Defence of non-property rights. Press article. Distinction between information of public interest, public information and information of general public interest
DREPT CIVIL ŞI DREPT PROCESUAL CIVIL
Abstract
Within the context of decriminalization of the offenses of libel and insult and, to an equal extent, of the extension of environments in which the right to freedom of expression may be exercised, the need for a regulation on the definition and protection of personal non-property rights was obvious. The legislator defined, in the new Civil Code, in Article 252, the intrinsic values of the human being and expressly regulated their means of defence. The protection of these values, such as dignity, reputation and enhanced privacy turns out to be much more difficult to achieve when the respective tort is a press offense. Under those circumstances in which the prejudice of non-property rights is made by publication of a press article, even in the online press, the existence of tort should be examined by reference to Article 10 of the ECHR, respectively whether we are in the presence of a press offense or the action of the individual summoned to court is protected by the right to freedom of expression. Courts should establish the existence of a fair balance between the general and particular interest, between the right to freedom of expression and privacy.
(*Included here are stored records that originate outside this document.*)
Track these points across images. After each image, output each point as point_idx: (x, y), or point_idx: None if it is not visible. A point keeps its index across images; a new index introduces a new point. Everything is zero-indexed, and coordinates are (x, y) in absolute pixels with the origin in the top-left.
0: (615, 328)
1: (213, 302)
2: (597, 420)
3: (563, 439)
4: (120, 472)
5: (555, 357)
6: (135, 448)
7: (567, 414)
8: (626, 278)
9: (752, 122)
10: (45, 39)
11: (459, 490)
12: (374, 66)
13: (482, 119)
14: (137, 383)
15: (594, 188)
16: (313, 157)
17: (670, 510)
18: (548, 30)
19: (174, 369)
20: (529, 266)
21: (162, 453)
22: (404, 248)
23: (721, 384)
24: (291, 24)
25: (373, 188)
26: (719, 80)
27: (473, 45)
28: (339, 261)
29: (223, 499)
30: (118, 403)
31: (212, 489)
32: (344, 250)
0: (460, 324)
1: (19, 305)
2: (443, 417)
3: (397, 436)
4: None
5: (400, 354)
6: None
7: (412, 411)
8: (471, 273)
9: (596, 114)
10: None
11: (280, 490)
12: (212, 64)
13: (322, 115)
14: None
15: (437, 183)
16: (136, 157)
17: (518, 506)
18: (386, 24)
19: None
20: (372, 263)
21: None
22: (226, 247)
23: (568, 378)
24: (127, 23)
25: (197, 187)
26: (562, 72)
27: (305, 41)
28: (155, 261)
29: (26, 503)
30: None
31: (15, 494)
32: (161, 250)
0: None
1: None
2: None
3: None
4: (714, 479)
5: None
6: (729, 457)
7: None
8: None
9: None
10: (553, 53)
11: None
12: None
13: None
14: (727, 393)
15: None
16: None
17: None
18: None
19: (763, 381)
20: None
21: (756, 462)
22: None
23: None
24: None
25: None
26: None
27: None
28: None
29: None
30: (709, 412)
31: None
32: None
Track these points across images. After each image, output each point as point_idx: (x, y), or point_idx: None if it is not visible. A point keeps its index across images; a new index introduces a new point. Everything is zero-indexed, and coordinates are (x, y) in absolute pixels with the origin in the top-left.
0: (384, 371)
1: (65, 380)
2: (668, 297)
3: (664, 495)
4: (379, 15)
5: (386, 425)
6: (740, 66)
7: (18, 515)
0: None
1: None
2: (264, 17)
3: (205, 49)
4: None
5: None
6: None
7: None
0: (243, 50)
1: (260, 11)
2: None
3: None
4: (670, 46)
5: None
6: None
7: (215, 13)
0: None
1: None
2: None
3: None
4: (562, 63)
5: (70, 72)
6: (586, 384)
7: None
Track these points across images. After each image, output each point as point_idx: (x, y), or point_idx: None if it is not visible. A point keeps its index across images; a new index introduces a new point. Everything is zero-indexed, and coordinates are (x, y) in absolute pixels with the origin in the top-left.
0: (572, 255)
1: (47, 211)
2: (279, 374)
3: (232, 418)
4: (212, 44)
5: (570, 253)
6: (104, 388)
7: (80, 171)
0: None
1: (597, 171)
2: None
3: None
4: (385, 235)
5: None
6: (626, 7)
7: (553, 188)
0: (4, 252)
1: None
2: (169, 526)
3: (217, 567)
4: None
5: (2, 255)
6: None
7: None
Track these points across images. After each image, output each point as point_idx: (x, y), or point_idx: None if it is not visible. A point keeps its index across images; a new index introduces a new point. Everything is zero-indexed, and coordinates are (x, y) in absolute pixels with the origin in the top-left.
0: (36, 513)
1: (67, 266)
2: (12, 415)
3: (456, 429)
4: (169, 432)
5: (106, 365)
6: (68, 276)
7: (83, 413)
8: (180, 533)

The defence measures of property rights, expressly enshrined by the Civil Code, may only be ordered by the court insofar as proof is furnished that the conditions of tort liability are cumulatively fulfilled: the existence of tort, the existence of a prejudice, the culpability and existence of a causality relationship between tort and prejudice. The freedom of expression represents one of the best means by which the public has the opportunity to get informed, to communicate information or ideas, without taking into consideration any boundaries. However, the freedom of expression is not an absolute right. The Romanian legislator recognizes and protects the right to privacy to an equal extent. The analysis which courts are called to perform may and should include the message in its entirety, the correct relationship between public information and information of public interest, between information of general public interest and information which obviously and deliberately injures non-property rights.